* Hit to economy will be "mega-millions of dollars"
* 200 miles (320 km) of roads still closed
* Repair crews scramble ahead of key tourist season
By Scott Malone
LUDLOW, Vt., Sept 2 With Hurricane Irene's
floodwaters mostly gone, work crews across Vermont are
scrambling to reopen roughly 200 miles (320 km) of roads
damaged by the storm before the fall tourist season that is
important to the state's economy.
The arrival of fall will turn Vermont's trees brilliant
shades of red, yellow and orange for a few short weeks, luring
tourists who fan out across the rural state's two-lane highways
to admire the view and spend money in local hotels, restaurants
If the roads are not ready, many worry, the tourists may
"We are approaching the all-important fall foliage season
and then the winter ski season," said Tom Noordewier, an
associate professor of business at the University of Vermont in
Burlington. "Any falloff in visitors would be significant and
have a potential impact that would be damaging."

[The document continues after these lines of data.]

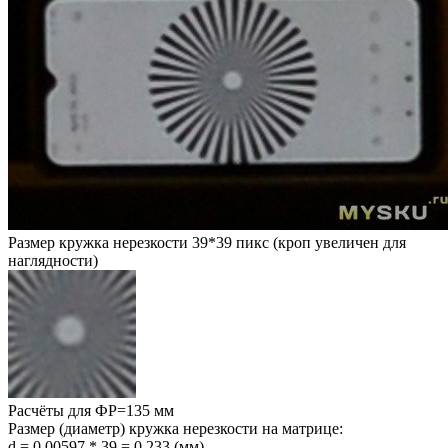
Размер кружка нерезкости 39*39 пикс (кроп увеличен для
наглядности)
Расчёты для ФР=135 мм
Размер (диаметр) кружка нерезкости на матрице:
d = 0,00597 * 39 = 0,233 (мм)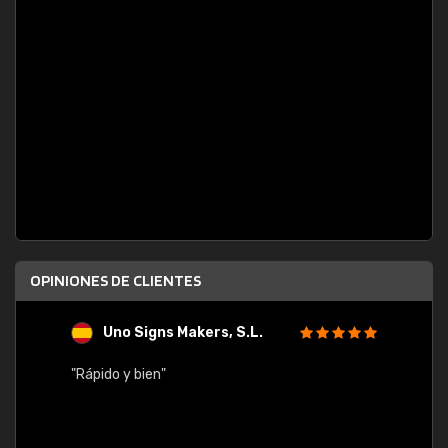
OPINIONES DE CLIENTES
Uno Signs Makers, S.L.
s
"Rápido y bien"
"Buen 
consu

Tourism accounts for 23 percent of Vermont's employment and
15 percent of overall economic activity.
Economists and state officials said it was too early to
estimate how heavy the economic toll will be. Jeffrey Carr, the
Vermont forecast manager for the New England Economic
Partnership, a regional planning group, said costs would amount
to "mega-millions of dollars."
"The foliage season is a very narrow window ... which is
extremely important to our tourism season and if people think
they are not going to be able to drive around, they will change
their mind and go other places," said Carr, who also advises
the administration of Governor Peter Shumlin.
Some 25 bridges, including river crossings on three major
state highways, remain closed, according to the Vermont Agency
of Transportation's website. Another 30 miles (48 km) of road
were open only to emergency vehicles.
LESS DAMAGE IN NORTH
The remnants of Hurricane Irene dumped roughly 8 inches (20
cm) of rain on the mountainous state on Sunday, swelling rivers
that tore up roadways and flooded homes and businesses.

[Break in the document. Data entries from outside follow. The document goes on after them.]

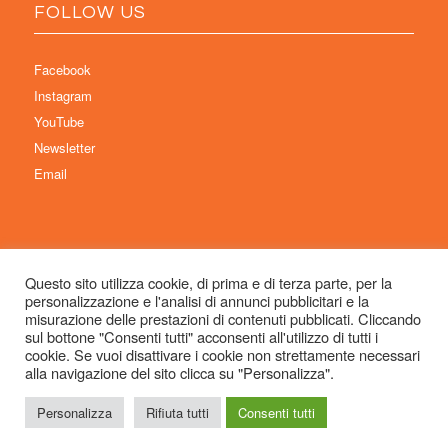
FOLLOW US
Facebook
Instagram
YouTube
Newsletter
Email
Questo sito utilizza cookie, di prima e di terza parte, per la
personalizzazione e l'analisi di annunci pubblicitari e la
© Copyright 2026 Immaginaria International Film Festival - Un progetto di:
misurazione delle prestazioni di contenuti pubblicati. Cliccando
Associazione Culturale Visibilia APS – Sede legale: Studio Commercialista
sul bottone "Consenti tutti" acconsenti all'utilizzo di tutti i
cookie. Se vuoi disattivare i cookie non strettamente necessari
Dott.ssa Michela Sabattini, via D’Azeglio 71, 40123 Bologna –
alla navigazione del sito clicca su "Personalizza".
info@immaginariaff.it
- Tutti i diritti riservati -
Privacy Policy
- Site Design:
So
Simple
Personalizza
Rifiuta tutti
Consenti tutti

The damage is confined to isolated pockets, typically the
lowest points of river valleys.
Heavy vehicles and dump trucks are visible across the
state, and authorities say reopening roads is a top priority.
But the widely scattered road closures confound even those
who know the state well.
"You can still get places, but it takes twice as long,"

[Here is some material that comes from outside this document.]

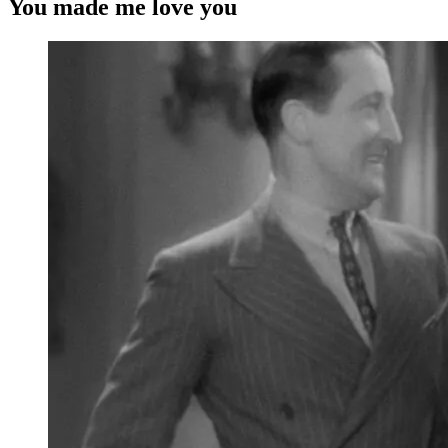
You made me love you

said Alan Washburn, who owns a business in Brattleboro that
services commercial fire-sprinkler systems.
By the end of the week, state tourism officials had
launched an online marketing campaign to emphasize that the
state remained open for business. They pointed out that the
northern half of the state, including areas around Vermont's
largest city, Burlington, received less storm damage.
"Many of our foliage communities were untouched," said
Vicky Parra Tebbetts, senior vice president of the Vermont
Chamber of Commerce. "People may need to make some careful
choices but it's certainly a safe place to come."
That hope was small consolation for business owners in
towns served by roads that remain largely closed to traffic.
"This weekend is a loss, because they're asking people not
to come up, even though it's Labor Day weekend," said Betsey
Reagan, owner of Dot's Too Diner in West Dover. "I'm not sure
what the fall will be like. I don't know."